Они пошли дальше и снова начали говорить о фильме, но почему-то прежнего веселья уже не получалось, разговор быстро увял.

Отчего они не остановились, как обычно, хоть на минутку поговорить, как останавливаются всегда, когда встречают на улице знакомых? И почему так странно взглянула на отца эта женщина — словно узнала его, но нарочно сделала вид, что они незнакомы? А может быть, все только показалось ей, может быть, виновато ее воображение?

Но все-таки эта встреча осталась надолго у Тани в памяти. И теперь всё вместе — и встреча эта, и давнишний подслушанный разговор, и упорное нежелание Генки заходить к ним — все вырастало в одну тайну, о которой она не решалась говорить со взрослыми…

— Видишь ли, Таня. — Мамин голос продолжает звучать ровно и спокойно, как голос учительницы Анны Леопольдовны, когда она объясняет трудный урок. — Ты уже взрослая девочка и должна понимать, что, если девочка все время ходит в дом к мальчику, это уже становится, ну, как бы тебе сказать, ну, не совсем удобно, что ли… Я, конечно, не хочу сказать, что думаю что-нибудь плохое, нет, избави боже… Но ведь никому неизвестно, что думает мать Гены Федосеева, его сестра…

Неожиданно мама пристально посмотрела на Таню, и Таня сразу почувствовала, что краснеет. Она вдруг вспомнила, как вчера на большой перемене шушукались девочки и вдруг моментально замолчали, как только увидели ее. Раньше такого ни разу не было. И Таня тогда почувствовала себя так неловко, как чувствует себя человек, если он, ничего не подозревая, входит в комнату, где полно людей, и вдруг оказывается, что у него вымазано лицо, или порвана одежда, или оторвана какая-нибудь пуговица…

Она повернулась и сразу вышла из класса.

Ну, девочки — это понятно… Но мама, ее мама!

— Ты не обижайся, Таня, но я просто хочу, чтобы ты об этом задумалась… Я ведь могу говорить с тобой, как со взрослой, правда?

И она обнимает одной рукой Таню за плечи и прижимает к себе, и Тане начинает казаться, что ее мама такая откровенная и такая умная, и такая простая, и неизвестно куда сразу же исчезают все слова, которые она только что собиралась сказать матери. Отчего-то вдруг становится и радостно и стыдно, и хочется, чтобы продолжался этот разговор, и в то же время страшновато, потому что Таня не знает, и никто не знает, к чему он приведет…

Глава 9

Третья дорога - i_021.png

Третья дорога - i_022.png

Передавали последние известия.

Уже несколько дней по радио ничего не говорили о Патрике Мизонго, и ребята как-то успокоились: они были уверены — раз молчат, значит, все в порядке, значит, все-таки испугались и не решаются казнить этого человека…

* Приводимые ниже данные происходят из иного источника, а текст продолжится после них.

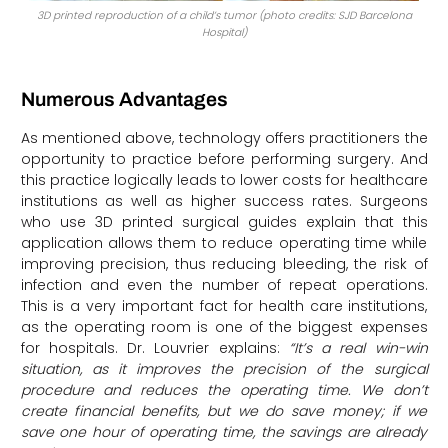
3D printed reproduction of a child’s tumor (photo credits: SJD Barcelona
Hospital)
Numerous Advantages
As mentioned above, technology offers practitioners the
opportunity to practice before performing surgery. And
this practice logically leads to lower costs for healthcare
institutions as well as higher success rates. Surgeons
who use 3D printed surgical guides explain that this
application allows them to reduce operating time while
improving precision, thus reducing bleeding, the risk of
infection and even the number of repeat operations.
This is a very important fact for health care institutions,
as the operating room is one of the biggest expenses
for hospitals. Dr. Louvrier explains:
“It’s a real win-win
situation, as it improves the precision of the surgical
procedure and reduces the operating time. We don’t
create financial benefits, but we do save money; if we
save one hour of operating time, the savings are already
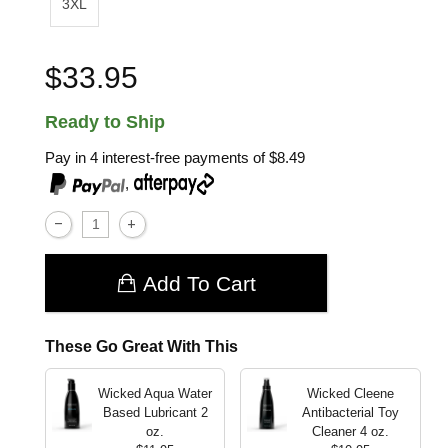
3XL
$33.95
Ready to Ship
Pay in 4 interest-free payments of
$8.49
,
Add To Cart
These Go Great With This
Wicked Aqua Water
Wicked Cleene
Based Lubricant
2
Antibacterial Toy
oz.
Cleaner
4 oz.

Таня читала книжку «Великое противостояние» — очень интересную книжку об одной девочке, которая снималась в кино, а потом хотела стать киноактрисой, — и краем уха слушала радио.

Голоса дикторов, как всегда, сменялись: то говорил мужчина, то женщина. И Тане казалось, будто идут по дороге два человека и обгоняют друг друга — сначала один вырвется вперед, потом другой, потом снова первый — и так все время…

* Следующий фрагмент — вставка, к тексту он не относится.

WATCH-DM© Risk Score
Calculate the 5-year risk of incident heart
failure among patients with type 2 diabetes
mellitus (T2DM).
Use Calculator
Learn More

Мама возилась возле шкафа, перебирала, укладывала выстиранное белье, папа помаленьку отпивал из стакана остывший чай и просматривал газету. Обычно он всегда возвращался с работы в одно и то же время — даже удивительно — точно, минута в минуту, хоть часы проверяй. «Точность — это вежливость королей», — часто повторял папа. И хотя Таня не совсем понимала, при чем здесь короли, ей нравилась эта звучная фраза. Лишь по пятницам он задерживался, потому что по пятницам у них на работе заседал цехком, а он был членом цехкома. И сегодня как раз была пятница, и потому он пришел позже и только-только поужинал.

— Риточка, — сказал он, выглядывая из-за газеты, — мне предложили два билета на пятницу в Театр комедии. Говорят, очень хороший спектакль, билеты достать невероятно трудно. Пойдем?

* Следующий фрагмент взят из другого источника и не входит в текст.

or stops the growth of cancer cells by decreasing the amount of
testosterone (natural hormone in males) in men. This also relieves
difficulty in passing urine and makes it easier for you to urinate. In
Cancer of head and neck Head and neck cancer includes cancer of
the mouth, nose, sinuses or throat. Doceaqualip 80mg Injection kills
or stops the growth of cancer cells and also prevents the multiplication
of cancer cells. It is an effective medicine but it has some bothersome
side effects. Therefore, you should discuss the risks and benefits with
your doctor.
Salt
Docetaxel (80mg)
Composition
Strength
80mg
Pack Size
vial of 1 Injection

— Конечно, если тебе хочется, — сказала мама, — я с удовольствием.

— Ой, па-ап! — вмешалась в разговор Таня. — Какой хитренький! Лучше бы на воскресенье. Ты уже давно обещал на «Снегурочку». Обещал?

Вообще-то Таня даже любит, когда папа с мамой уходят в театр. Ей нравится оставаться на весь вечер одной, самостоятельно хозяйничать в квартире. Включать и выключать телевизор, когда захочется, рассматривать папины книги, готовить себе ужин или даже просто так бродить по комнатам, придирчиво посматривая вокруг, воображая себя взрослой женщиной, настоящей хозяйкой, к которой вот-вот должны прийти гости… Потом она послушно ложится спать, точно в то время, как велела мама, но никогда не засыпает до маминого возвращения. Мама появляется оживленная, от нее пахнет снегом, легким морозцем, у нее румяные щеки и блестящие глаза. Она обязательно приносит Тане шоколадку, или апельсин, или конфеты — почему-то конфеты, купленные в театральном буфете, кажутся всегда особенно вкусными — и шепотом, торопливо рассказывает о спектакле…

Но, конечно, больше всего радуется Таня, когда в театр отправляются все вместе, всей семьей, днем в воскресенье.

— Обещал? Ведь обещал, помнишь? — не отставала она от папы.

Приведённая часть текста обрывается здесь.